Sans relever le fait que le kanima l'appelait par son prénom – tout comme il venait de faire de même –, Stiles voulut le fusiller du regard. Oui, il le voulut. Mais sa lamentable tentative pour paraître intimidant était complètement foirée à cause de la tension qui commençait déjà à se voir sur son visage. L'espace d'un instant, l'hyperactif envisagea la possibilité que, peut-être, le sportif accordait un hypothétique et potentiel intérêt possible à son état. Un intérêt réel. Très vite cependant, cette idée s'évapora dans son esprit. Il allait parler, sortir quelque chose pour peut-être, donner envie à Jackson de le lâcher, mais une voix féminine qui lui paraissait bien connue le coupa instantanément :
- Les garçons, on vous attend depuis tout à l'heure ! Je ne sais pas ce qu'il vous arrive à tous les deux, mais je vous interdis de vous disputer ici, vous n'êtes pas tous seuls ! On fait une sortie entre amis et vous n'êtes pas là pour vous mettre sur la gueule.

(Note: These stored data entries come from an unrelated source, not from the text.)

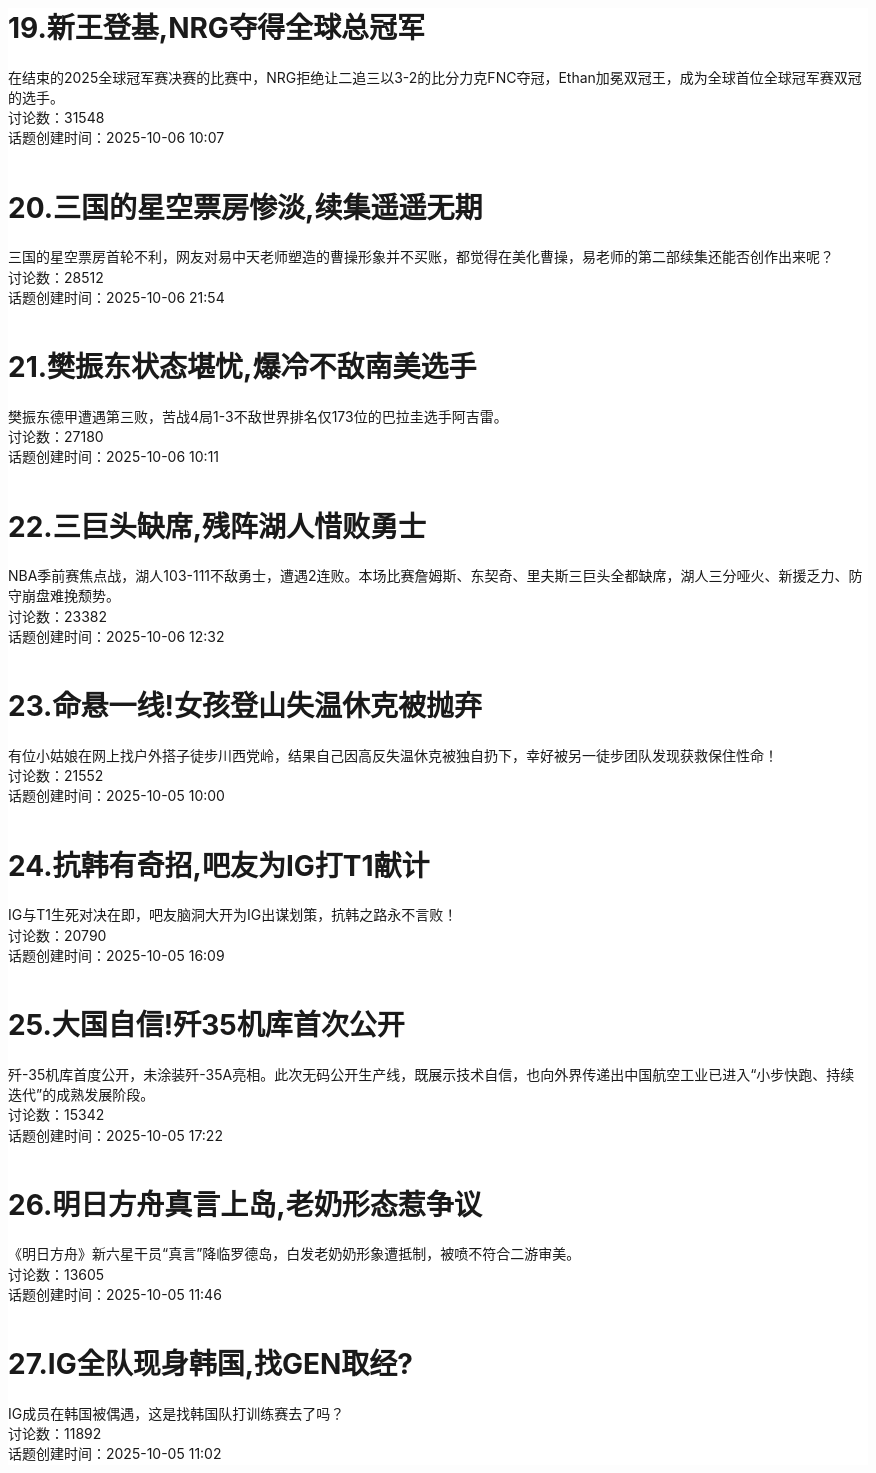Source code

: # 19.新王登基,NRG夺得全球总冠军  
在结束的2025全球冠军赛决赛的比赛中，NRG拒绝让二追三以3-2的比分力克FNC夺冠，Ethan加冕双冠王，成为全球首位全球冠军赛双冠的选手。  
讨论数：31548  
话题创建时间：2025-10-06 10:07

# 20.三国的星空票房惨淡,续集遥遥无期  
三国的星空票房首轮不利，网友对易中天老师塑造的曹操形象并不买账，都觉得在美化曹操，易老师的第二部续集还能否创作出来呢？  
讨论数：28512  
话题创建时间：2025-10-06 21:54

# 21.樊振东状态堪忧,爆冷不敌南美选手  
樊振东德甲遭遇第三败，苦战4局1-3不敌世界排名仅173位的巴拉圭选手阿吉雷。  
讨论数：27180  
话题创建时间：2025-10-06 10:11

# 22.三巨头缺席,残阵湖人惜败勇士  
NBA季前赛焦点战，湖人103-111不敌勇士，遭遇2连败。本场比赛詹姆斯、东契奇、里夫斯三巨头全都缺席，湖人三分哑火、新援乏力、防守崩盘难挽颓势。  
讨论数：23382  
话题创建时间：2025-10-06 12:32

# 23.命悬一线!女孩登山失温休克被抛弃  
有位小姑娘在网上找户外搭子徒步川西党岭，结果自己因高反失温休克被独自扔下，幸好被另一徒步团队发现获救保住性命！  
讨论数：21552  
话题创建时间：2025-10-05 10:00

# 24.抗韩有奇招,吧友为IG打T1献计  
IG与T1生死对决在即，吧友脑洞大开为IG出谋划策，抗韩之路永不言败！  
讨论数：20790  
话题创建时间：2025-10-05 16:09

# 25.大国自信!歼35机库首次公开  
歼-35机库首度公开，未涂装歼-35A亮相。此次无码公开生产线，既展示技术自信，也向外界传递出中国航空工业已进入“小步快跑、持续迭代”的成熟发展阶段。  
讨论数：15342  
话题创建时间：2025-10-05 17:22

# 26.明日方舟真言上岛,老奶形态惹争议  
《明日方舟》新六星干员“真言”降临罗德岛，白发老奶奶形象遭抵制，被喷不符合二游审美。  
讨论数：13605  
话题创建时间：2025-10-05 11:46

# 27.IG全队现身韩国,找GEN取经?  
IG成员在韩国被偶遇，这是找韩国队打训练赛去了吗？  
讨论数：11892  
话题创建时间：2025-10-05 11:02
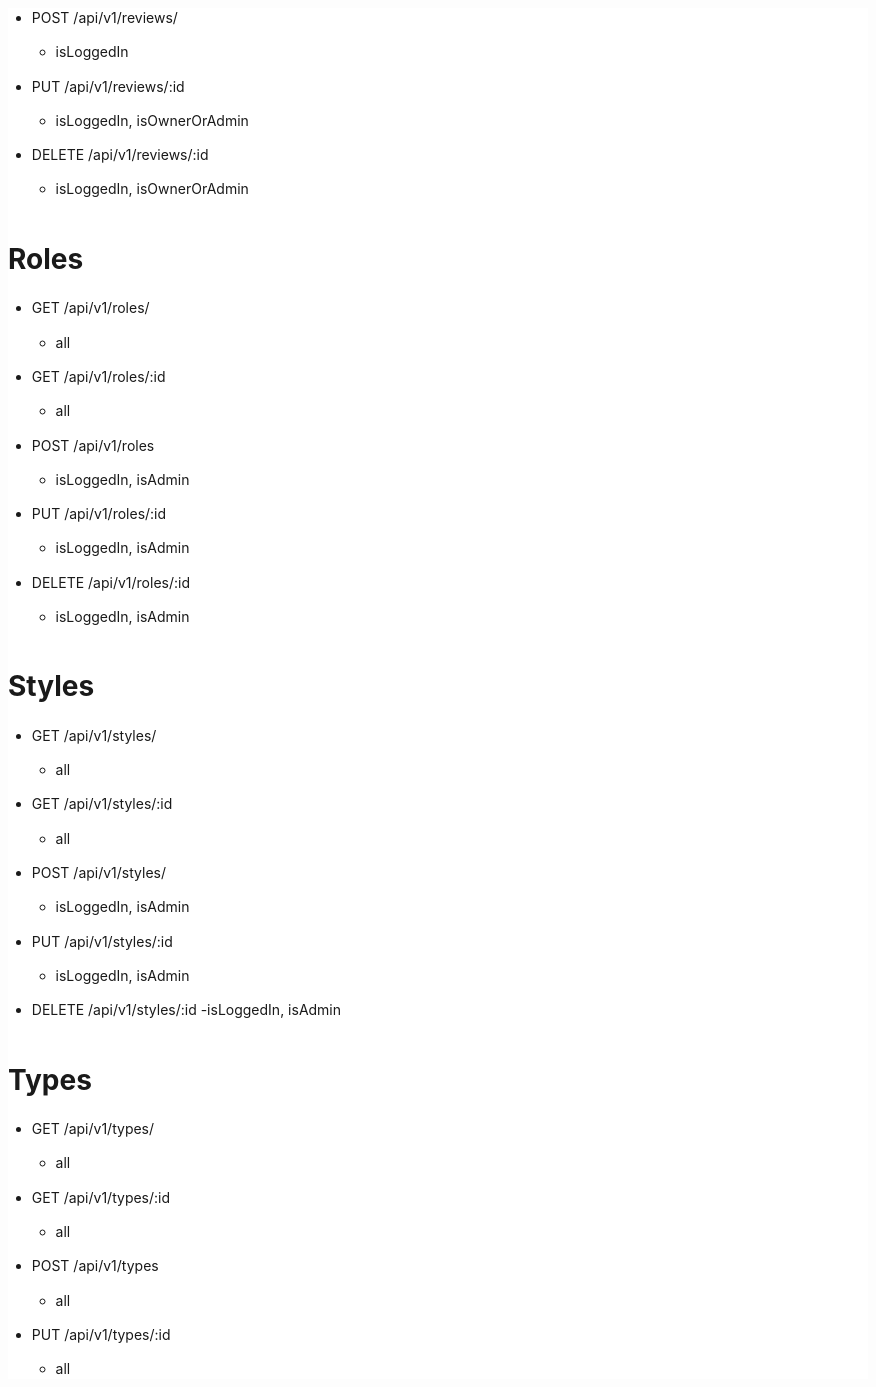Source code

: - POST /api/v1/reviews/
  - isLoggedIn

- PUT /api/v1/reviews/:id
  - isLoggedIn, isOwnerOrAdmin

- DELETE /api/v1/reviews/:id
  - isLoggedIn, isOwnerOrAdmin

# Roles

- GET /api/v1/roles/
  - all
- GET /api/v1/roles/:id
  - all

- POST /api/v1/roles
  - isLoggedIn, isAdmin

- PUT /api/v1/roles/:id
  - isLoggedIn, isAdmin

- DELETE /api/v1/roles/:id
  - isLoggedIn, isAdmin

# Styles

- GET /api/v1/styles/
  - all
- GET /api/v1/styles/:id
  - all

- POST /api/v1/styles/
  - isLoggedIn, isAdmin

- PUT /api/v1/styles/:id
  - isLoggedIn, isAdmin

- DELETE /api/v1/styles/:id
  -isLoggedIn, isAdmin

# Types

- GET /api/v1/types/
  - all
- GET /api/v1/types/:id
  - all

- POST /api/v1/types
  - all

- PUT /api/v1/types/:id
  - all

Les mots de Lydia étaient crus, mais honnêtes. Elle avait haussé le ton sans crier et c'était ce qui la rendait si autoritaire, si bien qu'aucun des deux garçons ne rétorqua quoi que ce soit. De son côté, Stiles luttait contre un début de fatigue qui l'assaillait à nouveau. Il n'allait pas pouvoir continuer comme ça bien longtemps. L'idée de rentrer chez lui se faisait de plus en plus claire dans son esprit.
- Je sais que vous ne vous aimez pas, continua la banshee, mais faites un effort. Vous faites partie de la même meute.
Après quelques minutes de remontrances supplémentaires, la rouquine laissa finalement Jackson et Stiles tranquilles. L'hyperactif en profita pour sortir des filets du kanima et se fondre dans un des nombreux rayons que comptait ce magasin. Il avait un plan : passer un dernier petit quart d'heure ici, puis s'en aller. Il n'aurait qu'à dire à Lydia qu'il était fatigué. En soin, son idée n'était pas mauvaise. Simplement, sa réalisation était déjà compromise par de nouveaux vertiges. Fut même un moment où la banshee rassembla tout le monde pour les emmener dans un autre magasin qu'elle trouvait excellent et voulait montrer à tout le monde. Entre Liam et Isaac, Stiles retint un soupir. Bon, il allait falloir attendre un peu et trouver un moyen d'emmener son amie à part quelques secondes, le temps de lui annoncer son départ et de lui sortir ce qu'il pensait être la vérité. Lydia était gentille, elle ne pourrait pas lui en vouloir de désirer se reposer un peu. S'il lui disait qu'il dormait mal en ce moment, ça irait.
Mais des étoiles se mirent à danser devant les yeux de Stiles alors que la petite troupe se mettait déjà en route pour... L'autre bout de la galerie marchande. Si ce n'était que ça... Il n'y aurait aucun problème. Non, le souci, c'était plutôt la nuée de vertiges qui le prenait à nouveau, avec une soudaineté et une violence telles qu'il n'avait absolument rien vu venir. Alors qu'ils marchaient tous ensemble depuis moins d'une minute, Stiles sentit son rythme cardiaque s'emballer et rapidement, Liam et Jackson tournèrent la tête vers lui. Le kanima eut à peine le temps de rebrousser chemin, lui qui se trouvait en tête de file, que Stiles s'effondra sans même pouvoir lutter comme il l'avait fait précédemment.